Nikkei 225 YTD performance
China
In February 2024, the Chinese equity market witnessed a notable rebound, contributing to the overall strength observed in emerging markets, with CSI300, Shanghai Composite and Shenzhen Composite gaining 9.35%, 8.13% and 10.49%, respectively. This recovery was set against a backdrop of global stock market gains, with Chinese shares advancing amidst a broader context where fixed income yields generally increased, leading to a decline in prices as the anticipation for central bank rate cuts was pushed further out.
February also marked a period of rejuvenation for the Chinese market, given the volatile start to the year, marked by investor apprehension due to the previous year's GDP figures and concerns over the implementation of policies by Chinese policymakers and coinciding with the Chinese New Year celebrations, the first full-scale observance since the pandemic. This break provided a much-needed respite and served as a litmus test for consumer spending resilience. The period saw a surge in domestic travel, exceeding 2019's figures by 19%, and significant increases in service usage, including ridesharing and retail, indicating a robust recovery in consumer activity. This resurgence in domestic consumption and tourism underscored the potential for a economic rebound.

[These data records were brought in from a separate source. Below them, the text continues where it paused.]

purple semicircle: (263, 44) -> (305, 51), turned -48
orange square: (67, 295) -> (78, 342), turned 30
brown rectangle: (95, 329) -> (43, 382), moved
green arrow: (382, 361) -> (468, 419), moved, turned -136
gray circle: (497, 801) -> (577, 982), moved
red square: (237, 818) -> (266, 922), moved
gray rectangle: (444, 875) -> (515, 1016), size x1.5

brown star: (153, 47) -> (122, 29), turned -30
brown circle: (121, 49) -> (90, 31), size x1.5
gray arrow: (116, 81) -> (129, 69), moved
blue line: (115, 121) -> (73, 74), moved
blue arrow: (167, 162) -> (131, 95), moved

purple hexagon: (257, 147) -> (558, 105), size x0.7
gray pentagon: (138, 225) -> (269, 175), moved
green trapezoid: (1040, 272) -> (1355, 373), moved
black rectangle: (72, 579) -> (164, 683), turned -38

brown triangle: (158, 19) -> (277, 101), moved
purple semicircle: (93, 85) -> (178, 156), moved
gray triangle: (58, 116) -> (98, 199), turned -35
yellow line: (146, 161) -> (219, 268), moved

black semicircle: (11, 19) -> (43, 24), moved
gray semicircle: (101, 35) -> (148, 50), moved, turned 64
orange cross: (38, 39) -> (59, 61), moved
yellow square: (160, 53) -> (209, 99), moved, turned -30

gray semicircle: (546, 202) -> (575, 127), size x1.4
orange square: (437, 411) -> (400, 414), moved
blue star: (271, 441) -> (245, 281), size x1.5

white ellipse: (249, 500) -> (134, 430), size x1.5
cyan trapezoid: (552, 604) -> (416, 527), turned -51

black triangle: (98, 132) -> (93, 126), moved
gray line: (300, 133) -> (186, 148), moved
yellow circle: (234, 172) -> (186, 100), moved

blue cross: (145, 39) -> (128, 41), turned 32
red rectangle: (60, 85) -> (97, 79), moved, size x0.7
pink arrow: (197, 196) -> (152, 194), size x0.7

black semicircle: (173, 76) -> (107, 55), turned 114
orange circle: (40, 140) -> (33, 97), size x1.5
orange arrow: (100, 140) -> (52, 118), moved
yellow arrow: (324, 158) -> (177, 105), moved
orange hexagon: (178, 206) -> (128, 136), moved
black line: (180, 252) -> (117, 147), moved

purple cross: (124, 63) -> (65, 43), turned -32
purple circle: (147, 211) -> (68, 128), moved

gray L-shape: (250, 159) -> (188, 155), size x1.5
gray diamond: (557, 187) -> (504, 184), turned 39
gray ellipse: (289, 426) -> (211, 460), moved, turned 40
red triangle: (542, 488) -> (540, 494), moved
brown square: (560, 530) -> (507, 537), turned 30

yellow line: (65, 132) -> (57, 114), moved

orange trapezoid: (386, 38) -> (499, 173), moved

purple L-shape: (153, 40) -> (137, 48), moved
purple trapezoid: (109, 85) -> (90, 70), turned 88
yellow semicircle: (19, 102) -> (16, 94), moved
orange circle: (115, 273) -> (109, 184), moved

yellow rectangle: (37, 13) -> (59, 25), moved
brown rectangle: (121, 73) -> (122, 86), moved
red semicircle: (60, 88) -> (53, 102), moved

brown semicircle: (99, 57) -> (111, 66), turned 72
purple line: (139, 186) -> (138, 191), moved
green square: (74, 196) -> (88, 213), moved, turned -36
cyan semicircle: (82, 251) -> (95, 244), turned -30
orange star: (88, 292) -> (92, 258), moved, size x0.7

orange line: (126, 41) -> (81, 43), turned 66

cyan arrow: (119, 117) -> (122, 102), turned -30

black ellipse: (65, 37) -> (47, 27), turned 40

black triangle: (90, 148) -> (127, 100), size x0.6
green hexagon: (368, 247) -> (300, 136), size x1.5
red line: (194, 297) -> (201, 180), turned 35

The performance of the Chinese market in February 2024 can be attributed to a combination of factors, including governmental interventions aimed at stabilizing the market and improving investor sentiment. These measures, alongside the positive momentum from the Chinese New Year celebrations and the subsequent surge in domestic travel and consumer spending, provided a much-needed boost to the market. Looking ahead, the focus for investors and policymakers alike will be on sustaining this recovery trajectory, navigating the challenges posed by the global economic environment, and capitalizing on the opportunities presented by China's evolving market landscape.
Indexes performance in February
Europe
In February 2024, the European equity markets experienced a period of advancement, with STOXX 50 and DAX indexes surging 4.58% and 5.34%, respectively. The sectors leading the charge in Europe included consumer discretionary, industrials, and information technology, reflecting a diverse range of drivers behind the market's upward movement. This period was marked by strong performances from luxury goods and automotive companies, buoyed by impressive results from key industry players. The information technology sector, in particular, benefited from the ongoing enthusiasm around the potential of AI, further propelled by robust earnings from both local and global tech companies.
The economic backdrop in Europe showed signs of improvement, with eurozone inflation easing to 2.6% from 2.8% in January, alongside indications of better business activity. The flash eurozone PMI rose to 48.9 from 47.9 in January, suggesting a potential turnaround in the continent's growth weakness. However, European Central Bank President Christine Lagarde maintained a cautious stance, emphasizing the risks associated with premature interest rate cuts and the central bank's reluctance to reverse any such decisions hastily.